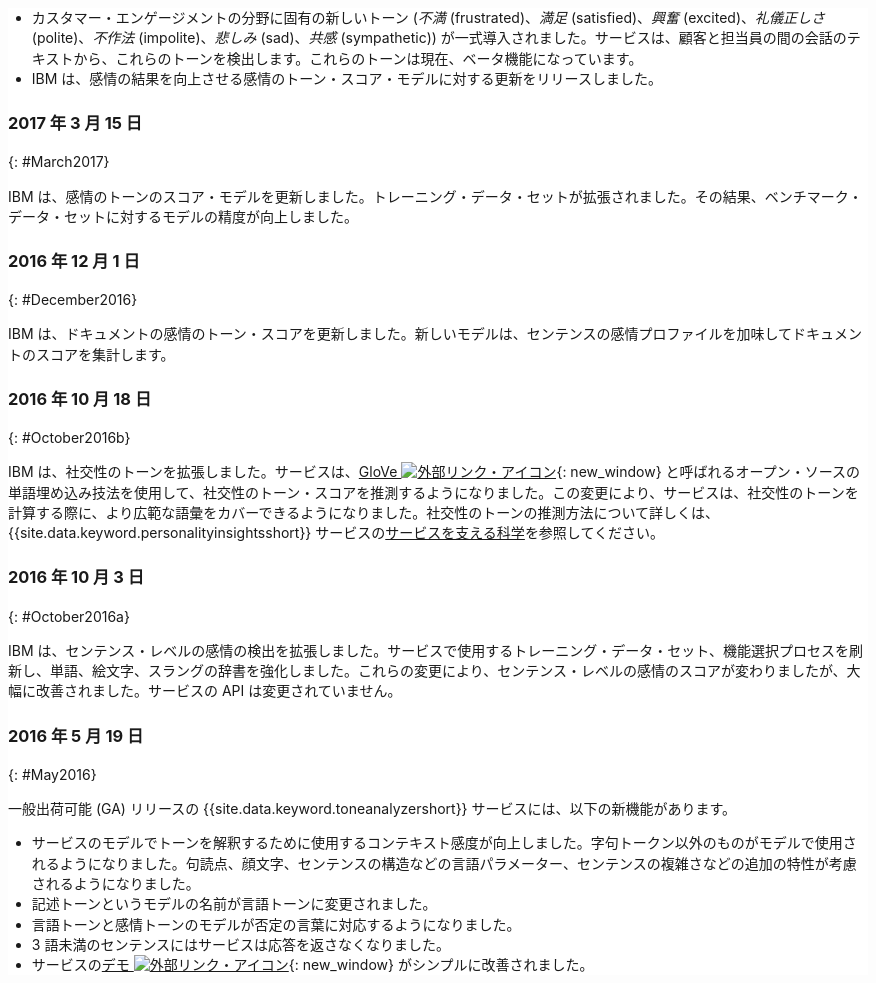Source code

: -   カスタマー・エンゲージメントの分野に固有の新しいトーン (*不満* (frustrated)、*満足* (satisfied)、*興奮* (excited)、*礼儀正しさ* (polite)、*不作法* (impolite)、*悲しみ* (sad)、*共感* (sympathetic)) が一式導入されました。サービスは、顧客と担当員の間の会話のテキストから、これらのトーンを検出します。これらのトーンは現在、ベータ機能になっています。
-   IBM は、感情の結果を向上させる感情のトーン・スコア・モデルに対する更新をリリースしました。

### 2017 年 3 月 15 日
{: #March2017}

IBM は、感情のトーンのスコア・モデルを更新しました。トレーニング・データ・セットが拡張されました。その結果、ベンチマーク・データ・セットに対するモデルの精度が向上しました。

### 2016 年 12 月 1 日
{: #December2016}

IBM は、ドキュメントの感情のトーン・スコアを更新しました。新しいモデルは、センテンスの感情プロファイルを加味してドキュメントのスコアを集計します。

### 2016 年 10 月 18 日
{: #October2016b}

IBM は、社交性のトーンを拡張しました。サービスは、[GloVe ![外部リンク・アイコン](../../icons/launch-glyph.svg "外部リンク・アイコン")](http://nlp.stanford.edu/projects/glove/){: new_window} と呼ばれるオープン・ソースの単語埋め込み技法を使用して、社交性のトーン・スコアを推測するようになりました。この変更により、サービスは、社交性のトーンを計算する際に、より広範な語彙をカバーできるようになりました。社交性のトーンの推測方法について詳しくは、{{site.data.keyword.personalityinsightsshort}} サービスの[サービスを支える科学](http://www.ibm.com/watson/developercloud/doc/personality-insights/science.html)を参照してください。

### 2016 年 10 月 3 日
{: #October2016a}

IBM は、センテンス・レベルの感情の検出を拡張しました。サービスで使用するトレーニング・データ・セット、機能選択プロセスを刷新し、単語、絵文字、スラングの辞書を強化しました。これらの変更により、センテンス・レベルの感情のスコアが変わりましたが、大幅に改善されました。サービスの API は変更されていません。

### 2016 年 5 月 19 日
{: #May2016}

一般出荷可能 (GA) リリースの {{site.data.keyword.toneanalyzershort}} サービスには、以下の新機能があります。

-   サービスのモデルでトーンを解釈するために使用するコンテキスト感度が向上しました。字句トークン以外のものがモデルで使用されるようになりました。句読点、顔文字、センテンスの構造などの言語パラメーター、センテンスの複雑さなどの追加の特性が考慮されるようになりました。
-   記述トーンというモデルの名前が言語トーンに変更されました。
-   言語トーンと感情トーンのモデルが否定の言葉に対応するようになりました。
-   3 語未満のセンテンスにはサービスは応答を返さなくなりました。
-   サービスの[デモ ![外部リンク・アイコン](../../icons/launch-glyph.svg "外部リンク・アイコン")](https://tone-analyzer-demo.mybluemix.net){: new_window} がシンプルに改善されました。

************

Exercise prompt:
Copy out, character for character, the lines of the records above, starting at the line that contains "### 2016 年 5 月 19 日" and ending at the final line of the records, including both of these lines.

Solution to the problem:
### 2016 年 5 月 19 日
{: #May2016}

一般出荷可能 (GA) リリースの {{site.data.keyword.toneanalyzershort}} サービスには、以下の新機能があります。

-   サービスのモデルでトーンを解釈するために使用するコンテキスト感度が向上しました。字句トークン以外のものがモデルで使用されるようになりました。句読点、顔文字、センテンスの構造などの言語パラメーター、センテンスの複雑さなどの追加の特性が考慮されるようになりました。
-   記述トーンというモデルの名前が言語トーンに変更されました。
-   言語トーンと感情トーンのモデルが否定の言葉に対応するようになりました。
-   3 語未満のセンテンスにはサービスは応答を返さなくなりました。
-   サービスの[デモ ![外部リンク・アイコン](../../icons/launch-glyph.svg "外部リンク・アイコン")](https://tone-analyzer-demo.mybluemix.net){: new_window} がシンプルに改善されました。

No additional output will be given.